November 14, 2017
PCI DSS Version 3 Comes to Town But What About Account Fraud?
Posted January 14, 2015
You might have been too busy celebrating the start of 2015 to notice, but 1 January also marked a rather important date in the calendar when it comes to card data security. The long awaited Payment Card Industry Data Security Standard (PCI DSS) v3.0 finally came into full force, with a list of new requirements designed to make organisations more resilient to the kind of breaches that have become commonplace in 2014.
But while any steps designed to improve the security of firms which handle and store card data should be welcomed, PCI DSS doesn’t cover the whole picture.
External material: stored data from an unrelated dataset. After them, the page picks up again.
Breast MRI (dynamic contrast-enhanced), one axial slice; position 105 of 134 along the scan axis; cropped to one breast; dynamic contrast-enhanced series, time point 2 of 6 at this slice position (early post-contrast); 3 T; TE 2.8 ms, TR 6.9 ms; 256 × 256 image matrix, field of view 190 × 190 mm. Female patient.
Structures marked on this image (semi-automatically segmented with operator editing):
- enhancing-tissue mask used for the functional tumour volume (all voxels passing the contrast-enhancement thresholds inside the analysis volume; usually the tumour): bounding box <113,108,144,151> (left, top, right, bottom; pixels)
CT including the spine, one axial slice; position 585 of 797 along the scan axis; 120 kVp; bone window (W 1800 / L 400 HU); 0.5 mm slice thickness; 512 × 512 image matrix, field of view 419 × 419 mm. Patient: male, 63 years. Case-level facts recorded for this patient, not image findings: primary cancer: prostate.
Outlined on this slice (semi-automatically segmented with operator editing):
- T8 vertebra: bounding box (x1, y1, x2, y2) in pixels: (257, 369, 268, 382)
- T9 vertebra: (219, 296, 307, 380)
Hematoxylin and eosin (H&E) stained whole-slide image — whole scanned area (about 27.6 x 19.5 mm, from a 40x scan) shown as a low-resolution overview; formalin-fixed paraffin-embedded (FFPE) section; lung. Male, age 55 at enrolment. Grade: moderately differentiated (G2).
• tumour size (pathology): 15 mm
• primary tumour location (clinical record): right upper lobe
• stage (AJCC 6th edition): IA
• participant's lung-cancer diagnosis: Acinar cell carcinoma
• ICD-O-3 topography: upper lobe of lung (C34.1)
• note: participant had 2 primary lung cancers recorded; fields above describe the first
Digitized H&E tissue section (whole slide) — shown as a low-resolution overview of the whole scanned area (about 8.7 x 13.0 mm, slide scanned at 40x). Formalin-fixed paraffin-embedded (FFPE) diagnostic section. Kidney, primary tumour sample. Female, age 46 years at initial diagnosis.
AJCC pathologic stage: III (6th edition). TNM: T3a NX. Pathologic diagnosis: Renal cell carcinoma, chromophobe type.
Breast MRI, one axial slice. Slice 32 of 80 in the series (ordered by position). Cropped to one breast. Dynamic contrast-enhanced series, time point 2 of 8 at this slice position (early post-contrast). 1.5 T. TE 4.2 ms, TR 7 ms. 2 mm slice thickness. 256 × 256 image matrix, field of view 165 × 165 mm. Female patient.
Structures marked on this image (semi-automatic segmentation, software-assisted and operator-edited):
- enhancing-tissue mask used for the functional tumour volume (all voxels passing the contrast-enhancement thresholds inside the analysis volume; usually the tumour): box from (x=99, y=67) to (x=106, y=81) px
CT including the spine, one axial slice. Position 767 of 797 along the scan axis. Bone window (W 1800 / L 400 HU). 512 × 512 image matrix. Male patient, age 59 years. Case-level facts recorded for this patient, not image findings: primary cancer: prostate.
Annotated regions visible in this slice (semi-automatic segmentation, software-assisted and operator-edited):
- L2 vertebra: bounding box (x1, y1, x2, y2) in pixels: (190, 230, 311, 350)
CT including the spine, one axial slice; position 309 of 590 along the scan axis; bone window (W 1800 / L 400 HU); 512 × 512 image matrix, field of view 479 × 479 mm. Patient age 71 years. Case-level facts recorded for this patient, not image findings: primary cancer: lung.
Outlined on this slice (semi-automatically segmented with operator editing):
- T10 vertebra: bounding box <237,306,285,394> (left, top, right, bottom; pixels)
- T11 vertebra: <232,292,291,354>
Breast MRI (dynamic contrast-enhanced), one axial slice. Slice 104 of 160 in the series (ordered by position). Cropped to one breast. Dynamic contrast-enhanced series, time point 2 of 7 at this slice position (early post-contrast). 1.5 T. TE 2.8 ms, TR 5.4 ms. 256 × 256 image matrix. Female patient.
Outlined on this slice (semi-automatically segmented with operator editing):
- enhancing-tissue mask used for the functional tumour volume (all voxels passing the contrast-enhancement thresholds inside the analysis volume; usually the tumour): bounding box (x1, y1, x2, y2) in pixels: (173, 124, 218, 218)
As we know all too well at ThreatMetrix®, account takeover fraud is also becoming a major problem but one which, disappointingly, is still under-addressed by many firms.
So what can organisations expect from version 3 of PCI DSS? Well, according to the PCI Security Standards Council (PCI SSC) more effort has been spent on trying to get firms on board with the often onerous task of compliance. The idea is that it should be viewed not as a tick box compliance affair, but a framework which can genuinely help make your business more secure.
Specifically, there are several new requirements designed to make it more relevant to the current payment security landscape. Broadly speaking, these are around:
- Raising awareness and education amongst employees. More training on the dangers of clicking on malicious links, picking weak passwords or posting sensitive corporate information online could make a big difference to minimising the risk of breaches. That’s why there are new PCI DSS requirements around password education and training on POS security.
- Improving flexibility. No organisation is the same so PCI SSC has tried to allow some extra latitude for complying firms. One new requirement allows firms to implement password strength appropriate to their strategy and another offers more flexibility to prioritise log reviews according to their needs.
- Shared responsibility. Third parties are responsible for 63% of security issues which could be exploited by hackers, PCI SSC says. That’s why there is now guidance on outsourcing PCI DSS responsibilities, and a new compliance requirement for service providers.
The other side of the coin
That’s all good news for preventing breaches, but what about security breaches that occur at an individual account level? They may not generate the big headlines and negative publicity for retailers and the like, but if left unchecked could also lead to an exodus of customers. The ThreatMetrix Cybercrime Report: Q4 2014 revealed that device spoofing is rife: 5% of anything logging on to an online retail website to make a transaction is now trying to hide its identity.
Account log-in and account creation are now the highest risk fraud types facing online businesses. Cybercriminals know that they’ve a better chance of using trusted credit cards from valid customer accounts than to try and re-use stolen cards that have a limited shelf life. And netizens are making their job a whole lot easier by sharing passwords across accounts, many of which now require an email in lieu of a user name.
Hopefully PCI DSS 3.0 will help online businesses fortify their systems against attack, but no database is 100% breach proof against a determined enemy. Senior executives need to think more clearly about what happens to that stolen data downstream, and take ownership of the account fraud problem. After all, there are tools on the market that can help right now, but it’s also important not to add extra friction into the log-in or purchasing journey. That can end up putting off customers too.
ThreatMetrix products are powered by a Global Trust Intelligence Network which analyses 850 million transactions each month, using anonymous customer-based device, identity and behavioural data to decide who can be trusted. It’s completely transparent to the user and takes less than a second and costs less than a penny. So let’s start 2015 as we mean to go on and take the fight to the fraudsters.